---------- RECORDS SUPPLIED ----------
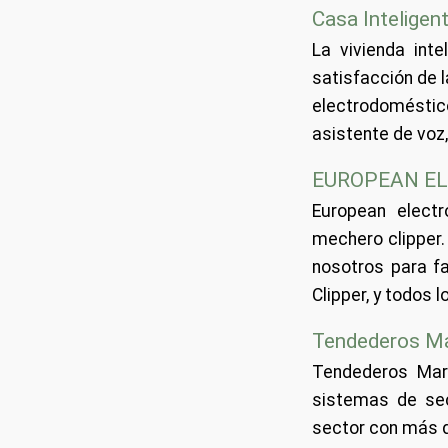
Casa Inteligen
La vivienda inte
satisfacción de 
electrodoméstico
asistente de voz
EUROPEAN EL
European electr
mechero clipper.
nosotros para fa
Clipper, y todos
Tendederos M
Tendederos Mart
sistemas de sec
sector con más d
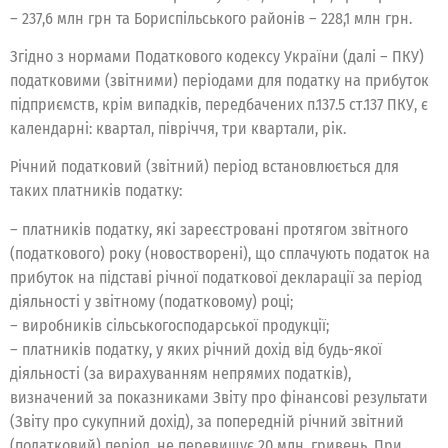
– 237,6 млн грн та Бориспільського районів – 228,1 млн грн.
Згідно з нормами Податкового кодексу України (далі – ПКУ)
податковими (звітними) періодами для податку на прибуток
підприємств, крім випадків, передбачених п.137.5 ст.137 ПКУ, є
календарні: квартал, півріччя, три квартали, рік.
Річний податковий (звітний) період встановлюється для
таких платників податку:
– платників податку, які зареєстровані протягом звітного
(податкового) року (новостворені), що сплачують податок на
прибуток на підставі річної податкової декларації за період
діяльності у звітному (податковому) році;
– виробників сільськогосподарської продукції;
– платників податку, у яких річний дохід від будь-якої
діяльності (за вирахуванням непрямих податків),
визначений за показниками Звіту про фінансові результати
(Звіту про сукупний дохід), за попередній річний звітний
(податковий) період, не перевищує 20 млн. гривень. При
----------
Starting from the line with "діяльності (за вирахуванням", write out every remaining line of the data above exactly, the final line included, and nothing before it.

WRITTEN ANSWER>
діяльності (за вирахуванням непрямих податків),
визначений за показниками Звіту про фінансові результати
(Звіту про сукупний дохід), за попередній річний звітний
(податковий) період, не перевищує 20 млн. гривень. При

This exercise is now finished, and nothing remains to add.